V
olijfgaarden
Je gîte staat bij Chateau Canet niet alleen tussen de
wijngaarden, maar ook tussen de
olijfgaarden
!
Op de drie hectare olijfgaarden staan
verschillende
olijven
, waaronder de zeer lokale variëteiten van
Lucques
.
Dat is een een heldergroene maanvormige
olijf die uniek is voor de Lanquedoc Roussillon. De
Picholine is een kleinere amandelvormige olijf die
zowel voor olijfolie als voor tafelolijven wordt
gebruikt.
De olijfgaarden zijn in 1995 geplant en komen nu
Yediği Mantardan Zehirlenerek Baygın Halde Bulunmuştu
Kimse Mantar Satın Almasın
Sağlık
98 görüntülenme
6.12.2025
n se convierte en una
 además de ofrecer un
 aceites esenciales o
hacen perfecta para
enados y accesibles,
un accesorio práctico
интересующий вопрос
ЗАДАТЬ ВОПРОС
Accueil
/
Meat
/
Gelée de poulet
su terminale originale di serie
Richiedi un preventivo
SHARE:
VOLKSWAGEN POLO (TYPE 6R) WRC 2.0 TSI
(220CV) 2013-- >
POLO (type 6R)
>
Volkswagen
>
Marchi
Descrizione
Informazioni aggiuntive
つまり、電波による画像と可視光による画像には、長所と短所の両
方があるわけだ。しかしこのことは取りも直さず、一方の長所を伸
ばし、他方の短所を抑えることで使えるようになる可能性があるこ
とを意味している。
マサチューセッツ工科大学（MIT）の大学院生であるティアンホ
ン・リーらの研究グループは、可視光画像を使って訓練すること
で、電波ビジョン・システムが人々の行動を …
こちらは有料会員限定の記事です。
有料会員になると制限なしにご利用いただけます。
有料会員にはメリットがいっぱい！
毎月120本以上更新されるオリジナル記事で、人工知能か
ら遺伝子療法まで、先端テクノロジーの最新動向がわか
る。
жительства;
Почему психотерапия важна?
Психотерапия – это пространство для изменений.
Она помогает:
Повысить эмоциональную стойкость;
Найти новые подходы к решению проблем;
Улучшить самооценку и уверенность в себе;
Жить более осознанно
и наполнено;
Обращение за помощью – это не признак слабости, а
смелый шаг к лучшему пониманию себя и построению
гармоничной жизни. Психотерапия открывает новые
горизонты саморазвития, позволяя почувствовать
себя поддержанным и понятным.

§ EXERCISE DIRECTIONS: Begin with the line that contains "Op de drie hectare olijfgaarden staan" and quote each line after it exactly, stopping after the last line of the data.

§ RESPONSE TO THE TASK:
Op de drie hectare olijfgaarden staan
verschillende
olijven
, waaronder de zeer lokale variëteiten van
Lucques
.
Dat is een een heldergroene maanvormige
olijf die uniek is voor de Lanquedoc Roussillon. De
Picholine is een kleinere amandelvormige olijf die
zowel voor olijfolie als voor tafelolijven wordt
gebruikt.
De olijfgaarden zijn in 1995 geplant en komen nu
Yediği Mantardan Zehirlenerek Baygın Halde Bulunmuştu
Kimse Mantar Satın Almasın
Sağlık
98 görüntülenme
6.12.2025
n se convierte en una
 además de ofrecer un
 aceites esenciales o
hacen perfecta para
enados y accesibles,
un accesorio práctico
интересующий вопрос
ЗАДАТЬ ВОПРОС
Accueil
/
Meat
/
Gelée de poulet
su terminale originale di serie
Richiedi un preventivo
SHARE:
VOLKSWAGEN POLO (TYPE 6R) WRC 2.0 TSI
(220CV) 2013-- >
POLO (type 6R)
>
Volkswagen
>
Marchi
Descrizione
Informazioni aggiuntive
つまり、電波による画像と可視光による画像には、長所と短所の両
方があるわけだ。しかしこのことは取りも直さず、一方の長所を伸
ばし、他方の短所を抑えることで使えるようになる可能性があるこ
とを意味している。
マサチューセッツ工科大学（MIT）の大学院生であるティアンホ
ン・リーらの研究グループは、可視光画像を使って訓練すること
で、電波ビジョン・システムが人々の行動を …
こちらは有料会員限定の記事です。
有料会員になると制限なしにご利用いただけます。
有料会員にはメリットがいっぱい！
毎月120本以上更新されるオリジナル記事で、人工知能か
ら遺伝子療法まで、先端テクノロジーの最新動向がわか
る。
жительства;
Почему психотерапия важна?
Психотерапия – это пространство для изменений.
Она помогает:
Повысить эмоциональную стойкость;
Найти новые подходы к решению проблем;
Улучшить самооценку и уверенность в себе;
Жить более осознанно
и наполнено;
Обращение за помощью – это не признак слабости, а
смелый шаг к лучшему пониманию себя и построению
гармоничной жизни. Психотерапия открывает новые
горизонты саморазвития, позволяя почувствовать
себя поддержанным и понятным.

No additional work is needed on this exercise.